Just a few blocks from where the Boston Marathon bombing suspects allegedly murdered an MIT police officer, a panel of experts convened on May 1 for a conversation entitled Marathon Bombing: The Global Context.
Who is to blame for the intelligence gap between Russia and the United States before the bombing? Was the bombing an act of religious fundamentalism? Will this event make Boston into a more monitored city, like London, with cameras on every street corner? The panel explored these and other questions on Wednesday.
Moderated by Ford International Professor of Political Science and Center for International Studies director Richard Samuels, five MIT professors and scholars provided several contexts surrounding the bombers’ ideology and theorized about the policy impacts the bombing might have in the weeks, months, and years to come.
MIT history professor Elizabeth Wood best summed up the purpose of the Starr Forum talk.
“Unless we understand the perpetrators of violence as individuals situated in history, as individuals situated in causes that are larger than their own biographies, we cannot understand what happened last week at the Boston Marathon,” Wood said.
How much did being natives of the Caucasus region influence the Tsarnaev brothers? Wood and Carol Saivetz, a research affiliate at the MIT Security Studies Program, explored this question, describing the past century of Chechnya’s tensions with Russia, highlighting how the Tsarnaev family lived through each turbulent decade.
Saivetz’s slide, Tsarnaev Chronology: A Tale of Two Brothers, detailed the family’s moves throughout the region since 1944, when Stalin deported thousands of Chechens to work camps. The family’s move to Dhagestan in 2001, when the boys were eight and fifteen years old, was a result of the violence in the second Chechen War, Saivetz said.
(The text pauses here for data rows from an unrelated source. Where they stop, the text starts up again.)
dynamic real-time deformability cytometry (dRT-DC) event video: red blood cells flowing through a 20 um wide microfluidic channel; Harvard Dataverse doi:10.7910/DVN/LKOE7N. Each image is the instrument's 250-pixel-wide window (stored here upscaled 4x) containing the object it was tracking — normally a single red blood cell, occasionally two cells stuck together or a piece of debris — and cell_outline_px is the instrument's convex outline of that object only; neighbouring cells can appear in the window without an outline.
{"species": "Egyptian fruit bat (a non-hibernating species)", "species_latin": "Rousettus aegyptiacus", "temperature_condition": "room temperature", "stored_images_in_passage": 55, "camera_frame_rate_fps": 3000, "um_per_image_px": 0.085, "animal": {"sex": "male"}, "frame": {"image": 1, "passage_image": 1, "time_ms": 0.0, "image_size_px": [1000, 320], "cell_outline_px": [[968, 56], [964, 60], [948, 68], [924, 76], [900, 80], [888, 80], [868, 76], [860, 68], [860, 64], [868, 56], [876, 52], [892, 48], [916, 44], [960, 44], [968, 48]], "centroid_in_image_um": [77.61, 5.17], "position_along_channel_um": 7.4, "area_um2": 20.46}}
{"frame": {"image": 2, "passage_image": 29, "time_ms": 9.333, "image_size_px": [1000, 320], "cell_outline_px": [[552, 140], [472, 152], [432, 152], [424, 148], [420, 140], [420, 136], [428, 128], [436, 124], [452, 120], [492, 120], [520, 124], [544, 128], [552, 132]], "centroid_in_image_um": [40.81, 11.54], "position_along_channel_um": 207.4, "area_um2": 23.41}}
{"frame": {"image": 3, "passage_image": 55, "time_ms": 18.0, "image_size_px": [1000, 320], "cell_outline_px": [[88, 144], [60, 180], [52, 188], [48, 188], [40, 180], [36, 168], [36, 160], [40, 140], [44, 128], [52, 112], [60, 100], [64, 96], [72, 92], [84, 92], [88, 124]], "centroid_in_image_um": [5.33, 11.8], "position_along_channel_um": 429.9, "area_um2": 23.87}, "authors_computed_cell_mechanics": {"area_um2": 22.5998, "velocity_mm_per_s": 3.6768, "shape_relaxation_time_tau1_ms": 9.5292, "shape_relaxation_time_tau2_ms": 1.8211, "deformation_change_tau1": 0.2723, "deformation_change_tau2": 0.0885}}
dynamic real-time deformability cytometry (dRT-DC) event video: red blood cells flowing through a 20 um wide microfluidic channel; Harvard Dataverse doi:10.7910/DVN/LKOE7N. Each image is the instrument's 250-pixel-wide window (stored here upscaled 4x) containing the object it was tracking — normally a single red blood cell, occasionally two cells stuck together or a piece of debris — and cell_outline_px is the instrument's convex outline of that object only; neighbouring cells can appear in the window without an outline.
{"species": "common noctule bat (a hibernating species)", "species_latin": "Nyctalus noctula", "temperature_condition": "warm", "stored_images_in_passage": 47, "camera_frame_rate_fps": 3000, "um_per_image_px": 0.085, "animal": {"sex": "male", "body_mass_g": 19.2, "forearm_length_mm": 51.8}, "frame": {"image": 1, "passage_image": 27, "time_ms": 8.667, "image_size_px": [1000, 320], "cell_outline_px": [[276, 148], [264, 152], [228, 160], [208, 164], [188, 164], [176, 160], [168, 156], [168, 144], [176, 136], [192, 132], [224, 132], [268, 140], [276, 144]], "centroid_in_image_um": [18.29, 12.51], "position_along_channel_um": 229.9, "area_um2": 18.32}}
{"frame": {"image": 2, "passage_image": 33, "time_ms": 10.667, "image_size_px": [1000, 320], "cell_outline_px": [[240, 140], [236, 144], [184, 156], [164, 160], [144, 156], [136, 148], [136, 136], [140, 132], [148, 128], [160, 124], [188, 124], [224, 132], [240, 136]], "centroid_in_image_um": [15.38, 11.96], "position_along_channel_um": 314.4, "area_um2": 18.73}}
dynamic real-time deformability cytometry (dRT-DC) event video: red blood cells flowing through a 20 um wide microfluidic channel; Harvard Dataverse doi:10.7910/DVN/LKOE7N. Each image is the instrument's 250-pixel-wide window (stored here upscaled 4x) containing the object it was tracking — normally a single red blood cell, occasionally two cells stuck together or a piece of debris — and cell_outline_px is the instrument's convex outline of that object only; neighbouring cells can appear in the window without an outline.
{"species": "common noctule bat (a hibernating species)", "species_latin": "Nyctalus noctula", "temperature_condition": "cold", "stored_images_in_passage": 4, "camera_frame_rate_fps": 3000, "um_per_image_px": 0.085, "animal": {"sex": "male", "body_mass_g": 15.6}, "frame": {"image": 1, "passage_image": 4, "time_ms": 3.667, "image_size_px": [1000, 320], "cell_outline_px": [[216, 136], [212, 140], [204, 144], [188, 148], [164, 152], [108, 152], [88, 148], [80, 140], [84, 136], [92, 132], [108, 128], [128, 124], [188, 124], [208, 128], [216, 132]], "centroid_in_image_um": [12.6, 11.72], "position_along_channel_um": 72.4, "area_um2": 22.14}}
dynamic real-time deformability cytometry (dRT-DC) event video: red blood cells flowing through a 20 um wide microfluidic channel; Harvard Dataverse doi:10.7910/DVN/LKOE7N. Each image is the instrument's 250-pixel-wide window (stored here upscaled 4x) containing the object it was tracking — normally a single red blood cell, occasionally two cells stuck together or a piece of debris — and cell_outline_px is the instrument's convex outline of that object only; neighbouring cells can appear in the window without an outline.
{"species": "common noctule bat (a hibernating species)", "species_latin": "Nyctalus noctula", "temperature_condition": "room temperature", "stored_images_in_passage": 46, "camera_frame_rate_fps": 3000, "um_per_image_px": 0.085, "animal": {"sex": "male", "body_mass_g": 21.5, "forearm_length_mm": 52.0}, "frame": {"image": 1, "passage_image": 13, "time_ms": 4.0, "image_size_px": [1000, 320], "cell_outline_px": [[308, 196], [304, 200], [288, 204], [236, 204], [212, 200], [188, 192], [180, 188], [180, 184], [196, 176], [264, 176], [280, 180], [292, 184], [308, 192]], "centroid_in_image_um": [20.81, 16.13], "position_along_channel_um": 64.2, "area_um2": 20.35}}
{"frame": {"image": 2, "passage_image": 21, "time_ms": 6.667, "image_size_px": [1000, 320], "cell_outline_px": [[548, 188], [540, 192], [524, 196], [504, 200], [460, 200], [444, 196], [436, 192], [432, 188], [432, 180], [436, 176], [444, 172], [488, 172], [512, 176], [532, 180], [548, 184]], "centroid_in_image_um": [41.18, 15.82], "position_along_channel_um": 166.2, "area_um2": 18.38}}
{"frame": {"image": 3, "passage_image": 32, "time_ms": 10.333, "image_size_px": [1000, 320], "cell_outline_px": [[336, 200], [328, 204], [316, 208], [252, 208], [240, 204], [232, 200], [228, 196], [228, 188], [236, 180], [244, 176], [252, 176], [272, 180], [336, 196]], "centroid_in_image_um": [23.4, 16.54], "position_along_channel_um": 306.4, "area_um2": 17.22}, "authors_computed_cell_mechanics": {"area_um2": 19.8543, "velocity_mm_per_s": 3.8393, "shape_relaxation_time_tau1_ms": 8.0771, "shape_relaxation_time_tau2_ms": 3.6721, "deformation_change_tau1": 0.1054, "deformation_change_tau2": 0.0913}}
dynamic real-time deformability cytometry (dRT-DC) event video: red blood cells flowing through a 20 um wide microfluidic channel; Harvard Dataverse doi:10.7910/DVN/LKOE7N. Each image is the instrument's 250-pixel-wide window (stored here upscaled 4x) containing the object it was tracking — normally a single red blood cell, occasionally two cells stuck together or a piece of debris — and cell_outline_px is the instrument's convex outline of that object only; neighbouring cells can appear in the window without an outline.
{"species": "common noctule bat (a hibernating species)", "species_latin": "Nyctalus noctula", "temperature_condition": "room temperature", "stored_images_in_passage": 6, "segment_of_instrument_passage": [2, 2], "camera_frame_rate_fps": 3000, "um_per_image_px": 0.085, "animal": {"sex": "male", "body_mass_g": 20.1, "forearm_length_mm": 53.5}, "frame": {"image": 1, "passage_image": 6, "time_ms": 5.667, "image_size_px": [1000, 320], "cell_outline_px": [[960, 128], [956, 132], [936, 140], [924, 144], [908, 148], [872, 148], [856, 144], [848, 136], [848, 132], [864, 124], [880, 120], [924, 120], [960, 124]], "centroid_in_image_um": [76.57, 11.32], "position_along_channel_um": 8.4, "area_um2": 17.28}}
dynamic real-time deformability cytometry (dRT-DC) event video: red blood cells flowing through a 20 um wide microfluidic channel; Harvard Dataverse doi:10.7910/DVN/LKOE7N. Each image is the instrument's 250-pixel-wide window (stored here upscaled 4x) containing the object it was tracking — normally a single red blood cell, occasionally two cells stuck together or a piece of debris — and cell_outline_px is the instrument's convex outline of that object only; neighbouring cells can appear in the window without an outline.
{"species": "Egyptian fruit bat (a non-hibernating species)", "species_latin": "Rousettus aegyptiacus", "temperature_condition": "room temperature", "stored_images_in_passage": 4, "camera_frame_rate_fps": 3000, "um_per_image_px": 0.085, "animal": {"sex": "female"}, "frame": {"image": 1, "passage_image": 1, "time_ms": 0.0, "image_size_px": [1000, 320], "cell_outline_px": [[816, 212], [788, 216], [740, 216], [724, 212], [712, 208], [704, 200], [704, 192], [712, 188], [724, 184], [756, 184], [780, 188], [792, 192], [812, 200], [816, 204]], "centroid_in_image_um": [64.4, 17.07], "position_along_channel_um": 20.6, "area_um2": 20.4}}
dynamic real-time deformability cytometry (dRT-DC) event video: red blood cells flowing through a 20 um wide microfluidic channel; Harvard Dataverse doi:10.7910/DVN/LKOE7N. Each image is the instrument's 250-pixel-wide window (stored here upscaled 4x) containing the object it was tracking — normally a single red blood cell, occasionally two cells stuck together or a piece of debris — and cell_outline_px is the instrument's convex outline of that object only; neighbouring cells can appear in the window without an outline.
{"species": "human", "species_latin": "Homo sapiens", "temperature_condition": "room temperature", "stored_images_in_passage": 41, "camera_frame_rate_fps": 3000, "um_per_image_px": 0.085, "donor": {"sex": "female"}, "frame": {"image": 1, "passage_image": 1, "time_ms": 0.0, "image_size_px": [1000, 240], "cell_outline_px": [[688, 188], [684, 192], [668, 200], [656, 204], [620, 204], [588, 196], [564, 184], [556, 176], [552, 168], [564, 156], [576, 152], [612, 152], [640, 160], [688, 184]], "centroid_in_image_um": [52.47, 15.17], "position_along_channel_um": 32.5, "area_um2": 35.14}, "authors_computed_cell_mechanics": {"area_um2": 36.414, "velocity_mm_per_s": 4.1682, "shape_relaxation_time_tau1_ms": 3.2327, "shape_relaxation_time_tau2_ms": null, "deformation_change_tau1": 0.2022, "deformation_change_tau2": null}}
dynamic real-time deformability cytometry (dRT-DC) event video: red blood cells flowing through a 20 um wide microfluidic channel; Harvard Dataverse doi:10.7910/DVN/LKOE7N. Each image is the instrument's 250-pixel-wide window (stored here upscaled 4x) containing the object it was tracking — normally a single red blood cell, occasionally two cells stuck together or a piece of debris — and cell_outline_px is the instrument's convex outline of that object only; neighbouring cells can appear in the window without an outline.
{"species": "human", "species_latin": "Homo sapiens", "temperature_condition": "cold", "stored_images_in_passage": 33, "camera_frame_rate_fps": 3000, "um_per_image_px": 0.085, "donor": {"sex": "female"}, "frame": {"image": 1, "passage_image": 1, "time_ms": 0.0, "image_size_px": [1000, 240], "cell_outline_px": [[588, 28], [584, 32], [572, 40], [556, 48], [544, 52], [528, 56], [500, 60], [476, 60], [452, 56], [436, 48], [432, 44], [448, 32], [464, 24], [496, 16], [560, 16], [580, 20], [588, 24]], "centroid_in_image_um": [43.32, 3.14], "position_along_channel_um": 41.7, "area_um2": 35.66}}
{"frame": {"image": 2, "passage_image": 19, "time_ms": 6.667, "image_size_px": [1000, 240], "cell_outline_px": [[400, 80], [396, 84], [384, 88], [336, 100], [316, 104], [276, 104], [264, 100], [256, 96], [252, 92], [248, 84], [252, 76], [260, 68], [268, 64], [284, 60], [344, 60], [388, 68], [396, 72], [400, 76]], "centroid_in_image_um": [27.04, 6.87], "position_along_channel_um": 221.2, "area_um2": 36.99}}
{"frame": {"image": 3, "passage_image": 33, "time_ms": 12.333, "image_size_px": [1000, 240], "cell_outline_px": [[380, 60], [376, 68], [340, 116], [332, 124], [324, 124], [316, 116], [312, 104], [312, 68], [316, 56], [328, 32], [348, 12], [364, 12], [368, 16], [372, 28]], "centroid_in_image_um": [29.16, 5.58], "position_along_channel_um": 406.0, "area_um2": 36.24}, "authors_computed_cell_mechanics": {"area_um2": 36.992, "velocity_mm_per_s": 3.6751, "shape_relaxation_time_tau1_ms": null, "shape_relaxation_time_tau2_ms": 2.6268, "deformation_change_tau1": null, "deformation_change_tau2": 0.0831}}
Bakyt Beshimov, a visiting scholar at the Security Studies Program and a native of the Caucasus region, certainly links the Tsarnaevs’ mindset to their homeland.
Beshimov watched every video, read every internet post, and listened to every song that inspired Tamerlan Tsarnaev. “His inner search was, in my view, affected by the struggle in his own country, jihadism in the Caucasus and the global Islamic radical ideology,” said Beshimov. “This mindset puts many Chechens into a vicious circle of revenge.”
Several panelists conjectured that the bombing might justify crackdowns and human rights abuses in Russia, particularly ahead of the Winter Olympics in Sochi next year. Then there were the questions of what precedents the Boston response will set in cities around the globe.
CIS research associate and assistant professor at Boston College Peter Krause PhD ’11 mused, “Is a lockdown something we’re prepared to do again and again? What about domestic drones for national security or the government reading our email?”
“I’m not going to counsel one way or another on the [issue of] over- or under-reaction,” Krause said. “I’m confident about this: that understanding when and why these things happen is going to lead to better answers as a society…and I’m encouraged by the people who are here today.”